The president’s signing of the MMA amendments occurred amidst several weeks of increased focus on drug pricing, including the Trump administration’s release of a proposed rule through the Centers for Medicare & Medicaid Services (CMS) that would require companies to disclose list prices for drugs and biological products in direct-to-consumer advertising.10 Additionally, the outlawing of “pay for delay” tactics is on the short list of solutions proposed by Democrats to cut drug prices should they take control of one or both houses of Congress after the midterm elections, a move which is openly supported by the FTC.11

Companies that manufacture biologic or biosimilar drugs or related products should review the expanded guidelines to ensure compliance.

  1. Medicare Prescription Drug, Improvement, and Modernization Act (2003), Pub. L. No. 108-173, 117 Stat. 2066, available at: https://www.gpo.gov/fdsys/pkg/PLAW-108publ173/html/PLAW-108publ173.htm (last visited 10/30/2018).

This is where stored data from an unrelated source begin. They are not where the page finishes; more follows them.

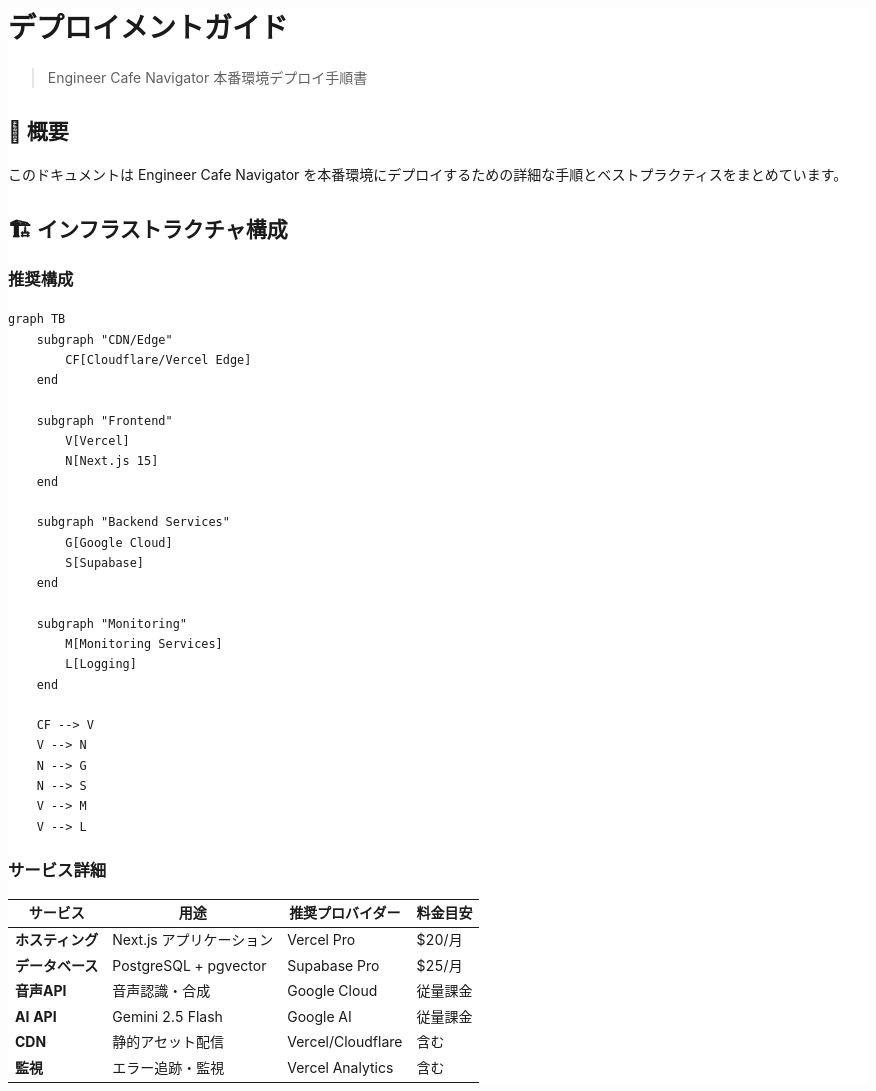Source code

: # デプロイメントガイド

> Engineer Cafe Navigator 本番環境デプロイ手順書

## 📖 概要

このドキュメントは Engineer Cafe Navigator を本番環境にデプロイするための詳細な手順とベストプラクティスをまとめています。

## 🏗️ インフラストラクチャ構成

### 推奨構成

```mermaid
graph TB
    subgraph "CDN/Edge"
        CF[Cloudflare/Vercel Edge]
    end
    
    subgraph "Frontend"
        V[Vercel]
        N[Next.js 15]
    end
    
    subgraph "Backend Services"
        G[Google Cloud]
        S[Supabase]
    end
    
    subgraph "Monitoring"
        M[Monitoring Services]
        L[Logging]
    end
    
    CF --> V
    V --> N
    N --> G
    N --> S
    V --> M
    V --> L
```

### サービス詳細

| サービス | 用途 | 推奨プロバイダー | 料金目安 |
|----------|------|------------------|----------|
| **ホスティング** | Next.js アプリケーション | Vercel Pro | $20/月 |
| **データベース** | PostgreSQL + pgvector | Supabase Pro | $25/月 |
| **音声API** | 音声認識・合成 | Google Cloud | 従量課金 |
| **AI API** | Gemini 2.5 Flash | Google AI | 従量課金 |
| **CDN** | 静的アセット配信 | Vercel/Cloudflare | 含む |
| **監視** | エラー追跡・監視 | Vercel Analytics | 含む |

  2. Patient Right to Know Drug Prices Act (2018), Pub. L. No. 115-263, available at: https://www.congress.gov/bill/115th-congress/senate-bill/2554/text (last visited 10/30/2018).
  3. “Biosimilar and Interchangeable Products,” FDA.GOV,
  4. “’What are ‘Biologics,’ Questions and Answers,” FDA.GOV, available at: https://www.fda.gov/aboutfda/centersoffices/officeofmedicalproductsandtobacco/cber/ucm133077.htm (last visited, 10/30/2018).
  5. 42 U.S.C. §262.
  6. 21 C.F.R. 321; supra, note 1.
  7. “Pay for Delay,” FTC.GOV, available at: https://www.ftc.gov/news-events/media-resources/mergers-competition/pay-delay (last visited 10/30/2018).
  8. Supra, note 1, at 2463.
  9. Id. at 2462.
  10. 83 FED. REG. 52789 (Oct. 18, 2018), available at https://www.federalregister.gov/documents/2018/10/18/2018-22698/medicare-and-medicaid-programs-regulation-to-require-drug-pricing-transparency (last visited 10/30/2018).
  11. Supra, note 7 (“According to an FTC study, these anticompetitive deals cost consumers and taxpayers $3.5 billion in higher drug costs every year. Since 2001, the FTC has filed a number of lawsuits to stop these deals, and it supports legislation to end such “pay-for-delay” settlements.”).